The Chiefs-Texans game, however, still easily positioned itself as the most-watched sporting event in the United States since the Chiefs’ victory in Super Bowl LIV in February, and the largest single-network audience for any US programming since the 2020 Academy Awards, also in February. It was also the first NFL game of any type played since the Super Bowl as the league’s entire preseason was canceled due to Covid-19.

Streaming of the game, meanwhile, across NBC Sports and NFL Digital platforms and Verizon Media mobile properties also drew an average minute audience of 970,000 viewers, the highest-ever total for an NBC NFL game excluding Super Bowls and up 55 per cent from the comparable figure in 2019.

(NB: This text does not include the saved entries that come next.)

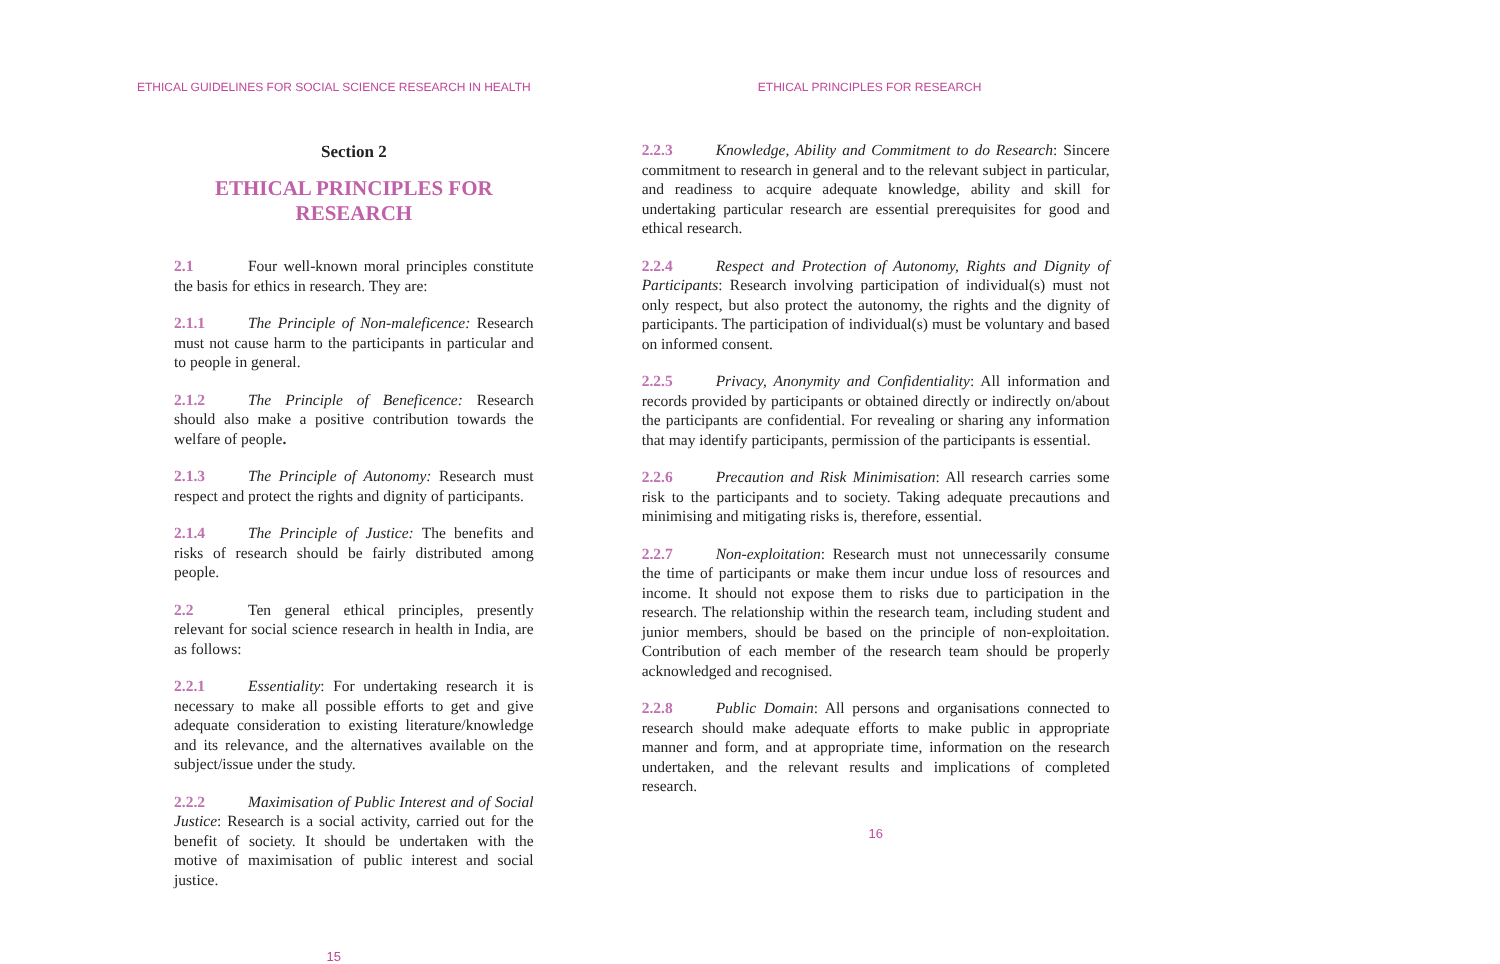ETHICAL GUIDELINES FOR SOCIAL SCIENCE RESEARCH IN HEALTH
Section 2
ETHICAL PRINCIPLES FOR RESEARCH
2.1 Four well-known moral principles constitute the basis for ethics in research. They are:
2.1.1 The Principle of Non-maleficence: Research must not cause harm to the participants in particular and to people in general.
2.1.2 The Principle of Beneficence: Research should also make a positive contribution towards the welfare of people.
2.1.3 The Principle of Autonomy: Research must respect and protect the rights and dignity of participants.
2.1.4 The Principle of Justice: The benefits and risks of research should be fairly distributed among people.
2.2 Ten general ethical principles, presently relevant for social science research in health in India, are as follows:
2.2.1 Essentiality: For undertaking research it is necessary to make all possible efforts to get and give adequate consideration to existing literature/knowledge and its relevance, and the alternatives available on the subject/issue under the study.
2.2.2 Maximisation of Public Interest and of Social Justice: Research is a social activity, carried out for the benefit of society. It should be undertaken with the motive of maximisation of public interest and social justice.
15
ETHICAL PRINCIPLES FOR RESEARCH
2.2.3 Knowledge, Ability and Commitment to do Research: Sincere commitment to research in general and to the relevant subject in particular, and readiness to acquire adequate knowledge, ability and skill for undertaking particular research are essential prerequisites for good and ethical research.
2.2.4 Respect and Protection of Autonomy, Rights and Dignity of Participants: Research involving participation of individual(s) must not only respect, but also protect the autonomy, the rights and the dignity of participants. The participation of individual(s) must be voluntary and based on informed consent.
2.2.5 Privacy, Anonymity and Confidentiality: All information and records provided by participants or obtained directly or indirectly on/about the participants are confidential. For revealing or sharing any information that may identify participants, permission of the participants is essential.
2.2.6 Precaution and Risk Minimisation: All research carries some risk to the participants and to society. Taking adequate precautions and minimising and mitigating risks is, therefore, essential.
2.2.7 Non-exploitation: Research must not unnecessarily consume the time of participants or make them incur undue loss of resources and income. It should not expose them to risks due to participation in the research. The relationship within the research team, including student and junior members, should be based on the principle of non-exploitation. Contribution of each member of the research team should be properly acknowledged and recognised.
2.2.8 Public Domain: All persons and organisations connected to research should make adequate efforts to make public in appropriate manner and form, and at appropriate time, information on the research undertaken, and the relevant results and implications of completed research.
16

Kansas City, not surprisingly, led all individual US markets with a local rating of 47.8, followed by Houston at 20.6 and Denver at 18.8.

The ratings for the league’s opener do not include out-of-home viewership, which is expected early this week is now part of official national viewership figures in the US. The inclusion of that out-of-home viewership is expected to render significant impacts upon the sports industry.